MISE EN PRATIQUE ->
(1) Recopiez à l'identique le passage du texte sur les usines Allia qui commence aux mots « Parfois, l’histoire des » et s'arrête après « la société Allia. ».
(2) Reprenez le texte sur les usines Allia à la suite de sa dernière phrase et prolongez-le.

EXTRAIT ->

__________________________________________________

Organisations
Allia : deux usines unies face à un seul et même employeur
L’une des dernières innovations technologiques, dans le groupe Geberit, fortement mise en avant par les équipes de communication marketing de sa filiale Allia, est la cuvette Rimfree. Par ce terme entendez « sans bride ». À peine lancés sur le marché, ces nouveaux modèles ont immédiatement connu un succès dépassant les prévisions de ventes du service commercial.
Parfois, l’histoire des grands succès se focalise autour d’une anecdote insolite ou croustillante : c’est l’ironie qui a marqué l’histoire de la société Allia.
Le 17 mai 2016, La direction du groupe Allia annonçait à tous ses salariés de Digoin (Bourgogne) et La-Villeneuve-au-Chêne (Champagne), le projet de fermeture de leurs usines pour un motif économique à peine crédible à l’époque et qui ne l’est plus du tout aujourd’hui après expertise par le cabinet d’expertise comptable Alter.
Cette direction s’attendait certainement à rencontrer quelques difficultés, une ou deux petites grèves par-ci par-là car il est rare d’y réchapper dans ces cas-là, et s’était préparée à entrer en négociation pour fixer les termes des 256 licenciements prévus dans un plan de sauvegarde de l’emploi (PSE), comme le prévoit la loi française. Elle pensait être prête mais c’était sans compter sur la pugnacité des organisations syndicales de ses usines et les actions Rimfree de ses employés (entendez maintenant Rimfree en tant que « débridées »).

__________________________________________________

DONNÉES BRUTES ->
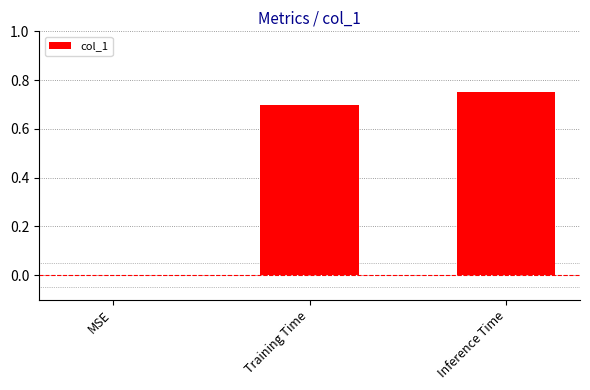

At which category does the chart reach its peak across all series?

Inference Time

__________________________________________________

RÉPONSES SUCCESSIVES ->
(1)
Parfois, l’histoire des grands succès se focalise autour d’une anecdote insolite ou croustillante : c’est l’ironie qui a marqué l’histoire de la société Allia.

(2)
Les salariés ont commencé par se fédérer, deux usines unies face à un seul et même employeur. Le mouvement syndical qui en a découlé a été la création d’une intersyndicale regroupant cinq organisations unies comme les cinq doigts de la main, prête à taper du poing sur la table. Là où, traditionnellement, un patronat se sert des discordances syndicales pour trouver des brèches, la direction de la société Allia s’est heurtée à un mur très solide, voire trop solide. Face à l’égoïsme des mécanismes financiers, les salariés et leurs représentants ont fait le seul choix qui leur permettait de rivaliser : celui de la solidarité. C’est sur cette base que les actions les plus débridées ont commencées à voir le jour.
Le 16 juillet 2016, deux bus de salariés en provenance de Digoin et La-Villeneuve-au-Chêne se sont rendus à Montrevel (Ain) pour manifester sur le parcours du Tour de France. Ils ont fait le déplacement avec des banderoles écrites en plusieurs langues et ont élaboré un immense tag peint sur le bitume « Geberit tue nos emplois ». L'objectif était d'être vus par les caméras des médias couvrant l’événement sportif. Premier succès : le pari était un peu fou mais il a été réussi. Des médias français, néerlandais, allemands et même russes ont diffusé les images.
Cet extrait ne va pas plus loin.